**Exercise instructions**:
The answer should hold only the lines from the beginning of the listing below to the line containing "Agent Trajectory Interchange Format (ATIF)", both included, with every picture left out.

+ + + + +

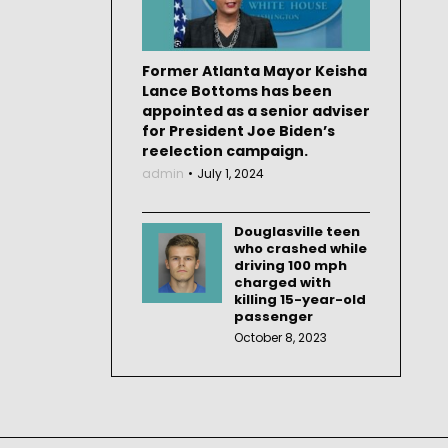
Former Atlanta Mayor Keisha
Lance Bottoms has been
appointed as a senior adviser
for President Joe Biden’s
reelection campaign.
admin
July 1, 2024
Douglasville teen
who crashed while
driving 100 mph
charged with
killing 15-year-old
passenger
October 8, 2023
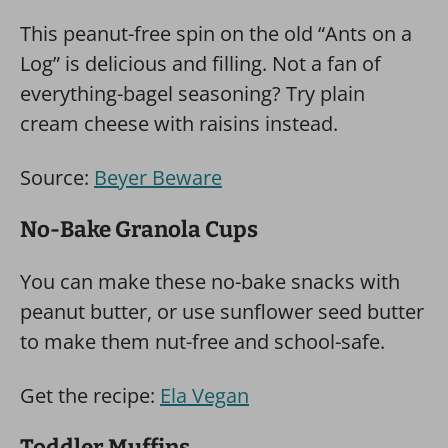
This peanut-free spin on the old “Ants on a
Log” is delicious and filling. Not a fan of
everything-bagel seasoning? Try plain
cream cheese with raisins instead.
Source:
Beyer Beware
No-Bake Granola Cups
You can make these no-bake snacks with
peanut butter, or use sunflower seed butter
to make them nut-free and school-safe.
Get the recipe:
Ela Vegan
Toddler Muffins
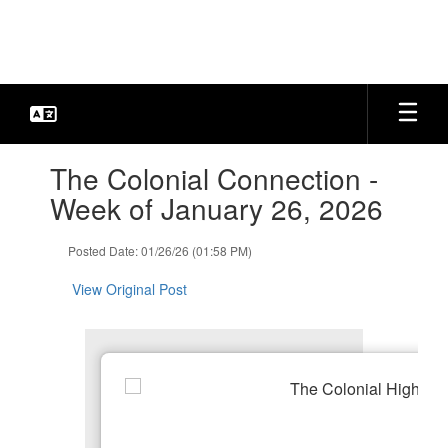
Skip
to
main
content
Contains
The Colonial Connection -
1
slides.
Week of January 26, 2026
Use
the
Posted Date: 01/26/26 (01:58 PM)
next
and
View Original Post
previous
buttons
to
navigate.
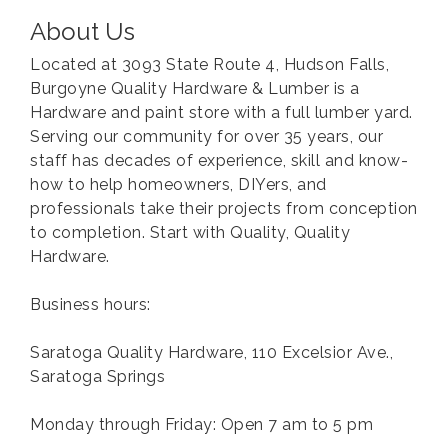
About Us
Located at 3093 State Route 4, Hudson Falls,
Burgoyne Quality Hardware & Lumber is a
Hardware and paint store with a full lumber yard.
Serving our community for over 35 years, our
staff has decades of experience, skill and know-
how to help homeowners, DIYers, and
professionals take their projects from conception
to completion. Start with Quality, Quality
Hardware.
Business hours:
Saratoga Quality Hardware, 110 Excelsior Ave.,
Saratoga Springs
Monday through Friday: Open 7 am to 5 pm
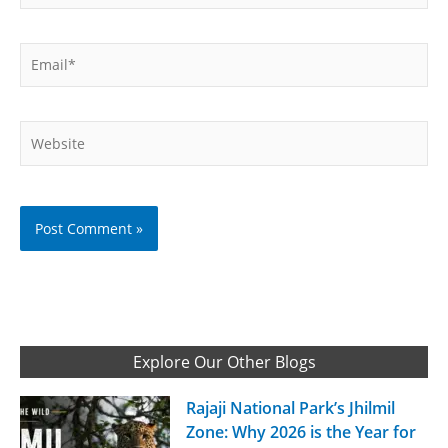
Email*
Website
Explore Our Other Blogs
Rajaji National Park’s Jhilmil
Zone: Why 2026 is the Year for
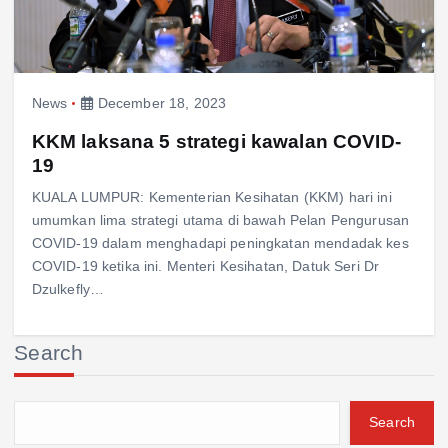
News
December 18, 2023
KKM laksana 5 strategi kawalan COVID-
19
KUALA LUMPUR: Kementerian Kesihatan (KKM) hari ini
umumkan lima strategi utama di bawah Pelan Pengurusan
COVID-19 dalam menghadapi peningkatan mendadak kes
COVID-19 ketika ini. Menteri Kesihatan, Datuk Seri Dr
Dzulkefly…
Search
Search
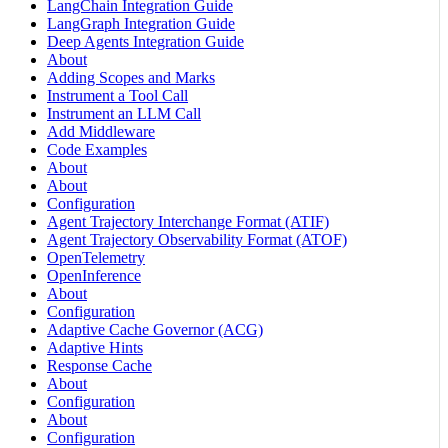
LangChain Integration Guide
LangGraph Integration Guide
Deep Agents Integration Guide
About
Adding Scopes and Marks
Instrument a Tool Call
Instrument an LLM Call
Add Middleware
Code Examples
About
About
Configuration
Agent Trajectory Interchange Format (ATIF)
Agent Trajectory Observability Format (ATOF)
OpenTelemetry
OpenInference
About
Configuration
Adaptive Cache Governor (ACG)
Adaptive Hints
Response Cache
About
Configuration
About
Configuration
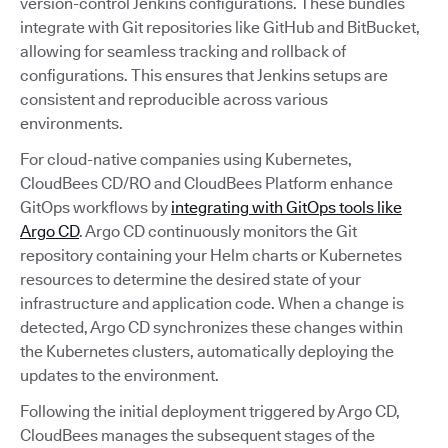
version-control Jenkins configurations. These bundles
integrate with Git repositories like GitHub and BitBucket,
allowing for seamless tracking and rollback of
configurations. This ensures that Jenkins setups are
consistent and reproducible across various
environments.
For cloud-native companies using Kubernetes,
CloudBees CD/RO and CloudBees Platform enhance
GitOps workflows by
integrating with GitOps tools like
Argo CD
. Argo CD continuously monitors the Git
repository containing your Helm charts or Kubernetes
resources to determine the desired state of your
infrastructure and application code. When a change is
detected, Argo CD synchronizes these changes within
the Kubernetes clusters, automatically deploying the
updates to the environment.
Following the initial deployment triggered by Argo CD,
CloudBees manages the subsequent stages of the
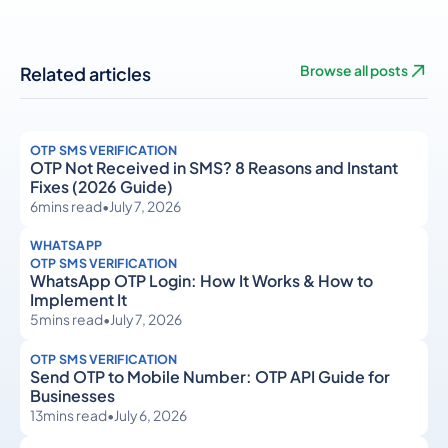
Related articles
Browse all posts
OTP SMS VERIFICATION
OTP Not Received in SMS? 8 Reasons and Instant
Fixes (2026 Guide)
6
mins read
•
July 7, 2026
WHATSAPP
OTP SMS VERIFICATION
WhatsApp OTP Login: How It Works & How to
Implement It
5
mins read
•
July 7, 2026
OTP SMS VERIFICATION
Send OTP to Mobile Number: OTP API Guide for
Businesses
13
mins read
•
July 6, 2026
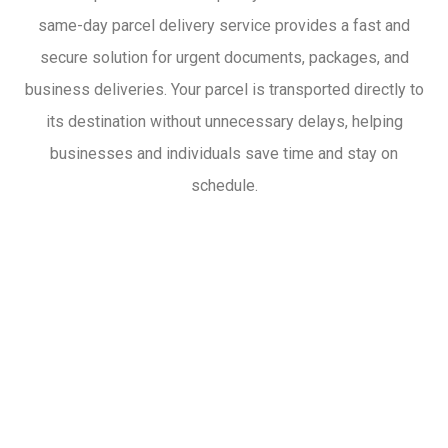
same-day parcel delivery service provides a fast and
secure solution for urgent documents, packages, and
business deliveries. Your parcel is transported directly to
its destination without unnecessary delays, helping
businesses and individuals save time and stay on
schedule.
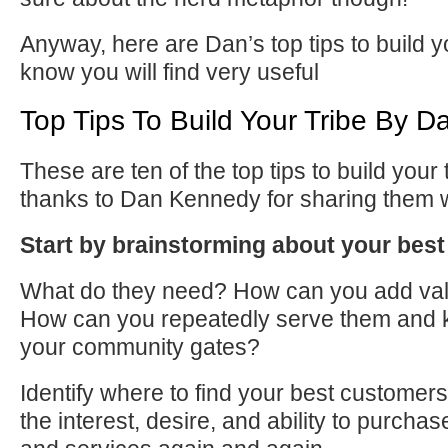
Anyway, here are Dan’s top tips to build y
know you will find very useful
Top Tips To Build Your Tribe By 
These are ten of the top tips to build your t
thanks to Dan Kennedy for sharing them 
Start by brainstorming about your bes
What do they need? How can you add va
How can you repeatedly serve them and 
your community gates?
Identify where
to
find your best customers
the interest, desire, and ability
to
purchase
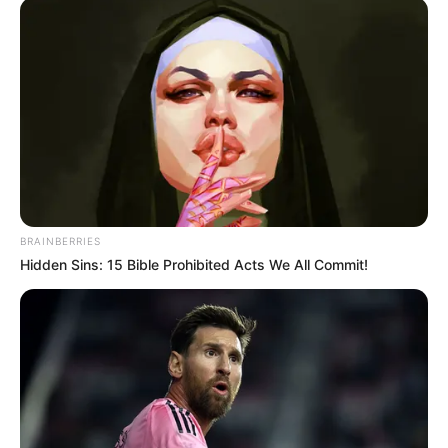
BRAINBERRIES
Hidden Sins: 15 Bible Prohibited Acts We All Commit!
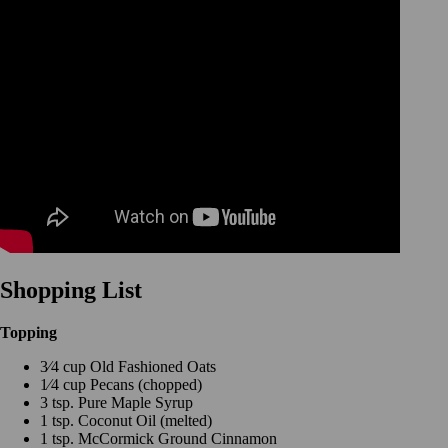
Shopping List
Topping
3⁄4 cup Old Fashioned Oats
1⁄4 cup Pecans (chopped)
3 tsp. Pure Maple Syrup
1 tsp. Coconut Oil (melted)
1 tsp. McCormick Ground Cinnamon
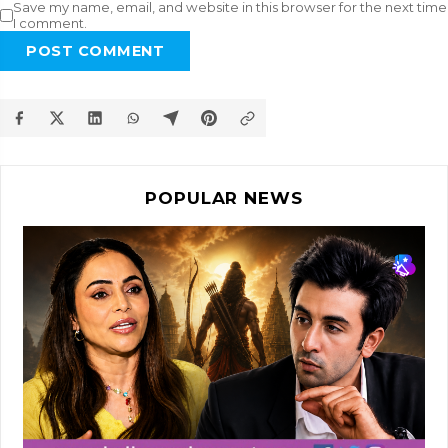
Save my name, email, and website in this browser for the next time
I comment.
POST COMMENT
POPULAR NEWS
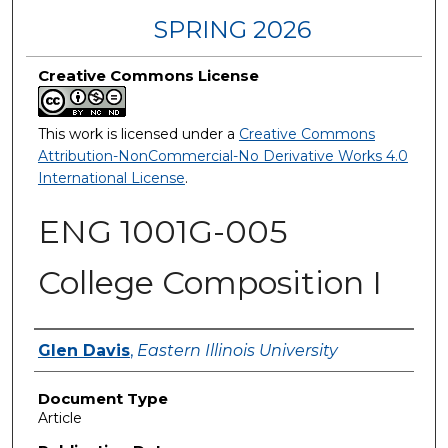
SPRING 2026
Creative Commons License
This work is licensed under a
Creative Commons
Attribution-NonCommercial-No Derivative Works 4.0
International License
.
ENG 1001G-005
College Composition I
Authors
Glen Davis
,
Eastern Illinois University
Document Type
Article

+ + + + +

**Exercise output**:
Former Atlanta Mayor Keisha
Lance Bottoms has been
appointed as a senior adviser
for President Joe Biden’s
reelection campaign.
admin
July 1, 2024
Douglasville teen
who crashed while
driving 100 mph
charged with
killing 15-year-old
passenger
October 8, 2023
This peanut-free spin on the old “Ants on a
Log” is delicious and filling. Not a fan of
everything-bagel seasoning? Try plain
cream cheese with raisins instead.
Source:
Beyer Beware
No-Bake Granola Cups
You can make these no-bake snacks with
peanut butter, or use sunflower seed butter
to make them nut-free and school-safe.
Get the recipe:
Ela Vegan
Toddler Muffins
Skip
to
main
content
Contains
The Colonial Connection -
1
slides.
Week of January 26, 2026
Use
the
Posted Date: 01/26/26 (01:58 PM)
next
and
View Original Post
previous
buttons
to
navigate.
About Us
Located at 3093 State Route 4, Hudson Falls,
Burgoyne Quality Hardware & Lumber is a
Hardware and paint store with a full lumber yard.
Serving our community for over 35 years, our
staff has decades of experience, skill and know-
how to help homeowners, DIYers, and
professionals take their projects from conception
to completion. Start with Quality, Quality
Hardware.
Business hours:
Saratoga Quality Hardware, 110 Excelsior Ave.,
Saratoga Springs
Monday through Friday: Open 7 am to 5 pm
Email*
Website
Explore Our Other Blogs
Rajaji National Park’s Jhilmil
Zone: Why 2026 is the Year for
News
December 18, 2023
KKM laksana 5 strategi kawalan COVID-
19
KUALA LUMPUR: Kementerian Kesihatan (KKM) hari ini
umumkan lima strategi utama di bawah Pelan Pengurusan
COVID-19 dalam menghadapi peningkatan mendadak kes
COVID-19 ketika ini. Menteri Kesihatan, Datuk Seri Dr
Dzulkefly…
Search
Search
LangChain Integration Guide
LangGraph Integration Guide
Deep Agents Integration Guide
About
Adding Scopes and Marks
Instrument a Tool Call
Instrument an LLM Call
Add Middleware
Code Examples
About
About
Configuration
Agent Trajectory Interchange Format (ATIF)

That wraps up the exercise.